Although, generalizations can be made about male versus female communication and storytelling styles, each individual has their own style and it may change from time to time. When relating a story to someone else, I will often summarize what was said and quote the speakers only a few times. I also will tend to explain whether the response of the conversation was positive or negative rather than explain word-for-word what the individual said. This is typical of minimal quotations in male storytelling according to Johnstone (p. 63-66). As Johnstone points out about typical male conversation, I will be likely to tell when and where the story occurred more than the actually delivering of detailed information about what occurred beyond the positive or negative summary. However, women tend to use more quotes, Johnson says (p. 67). Males will use the collective pronouns rarely but as the topic and protagonists of the story varies so will the use of various pronouns.

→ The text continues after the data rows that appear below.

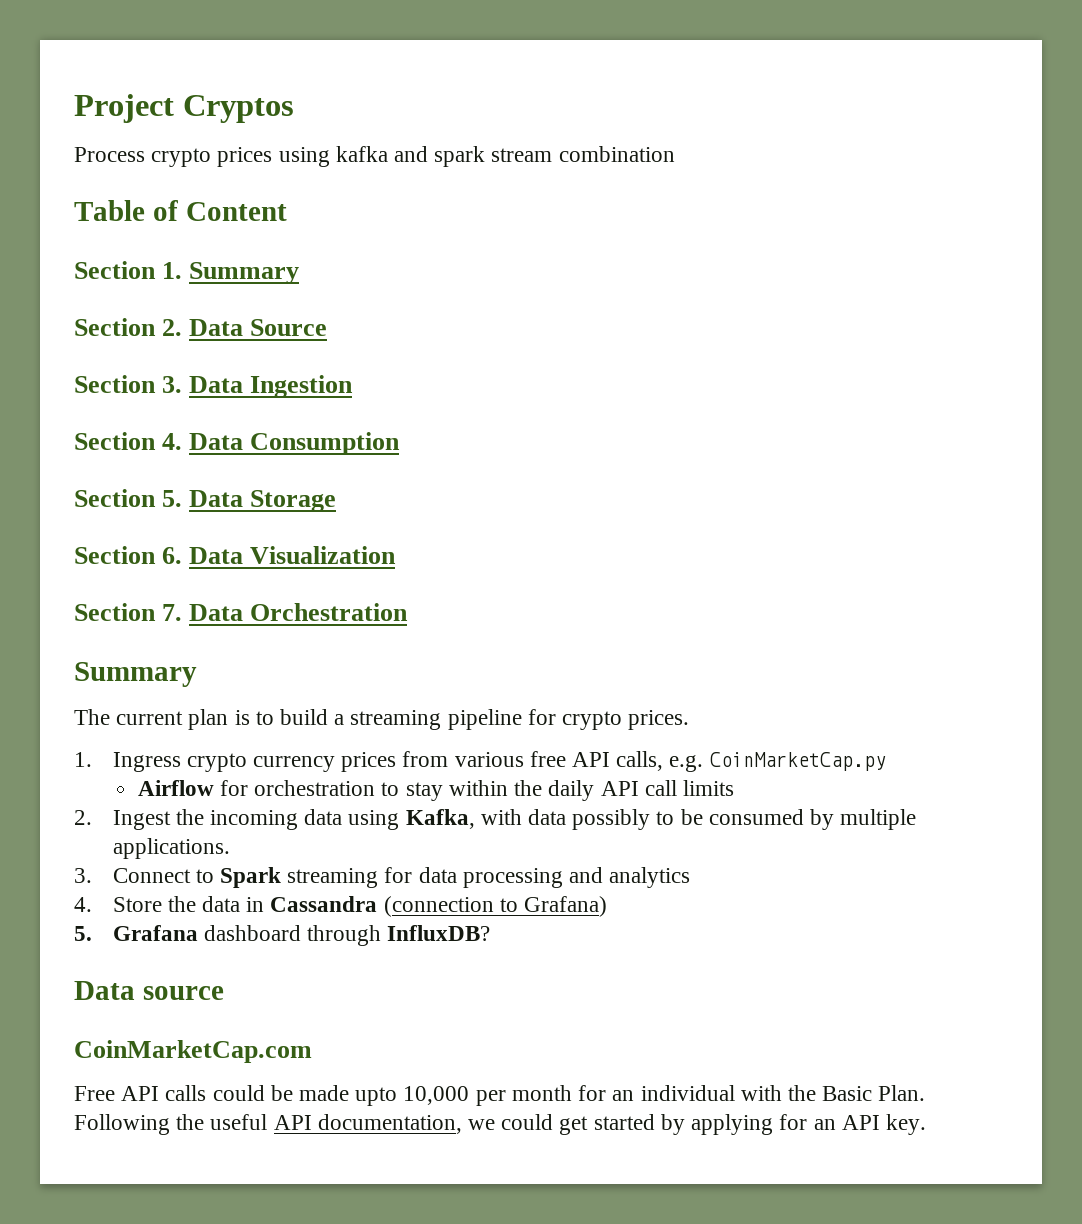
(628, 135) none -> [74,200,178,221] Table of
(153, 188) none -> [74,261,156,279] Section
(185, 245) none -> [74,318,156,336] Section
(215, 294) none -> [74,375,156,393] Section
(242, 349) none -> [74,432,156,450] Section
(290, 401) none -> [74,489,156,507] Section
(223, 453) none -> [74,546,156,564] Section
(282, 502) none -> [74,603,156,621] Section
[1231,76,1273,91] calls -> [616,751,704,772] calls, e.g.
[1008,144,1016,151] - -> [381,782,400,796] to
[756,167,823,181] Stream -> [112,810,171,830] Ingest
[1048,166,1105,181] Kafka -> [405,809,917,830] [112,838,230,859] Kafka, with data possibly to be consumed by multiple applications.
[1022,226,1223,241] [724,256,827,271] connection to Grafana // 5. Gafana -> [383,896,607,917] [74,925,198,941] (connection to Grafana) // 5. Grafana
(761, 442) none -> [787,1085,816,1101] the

Male and females have various communication styles that often cause difficulties in understanding each other and building positive relationships. However, with work and attempts toward communicating males and females can understand each other and build relationships that prove good solid communication. It has been happening for thousands of years and with a little work and a lot of time, it will keep happening–positive communication developing and occurring between genders who are willing to be flexible and understanding.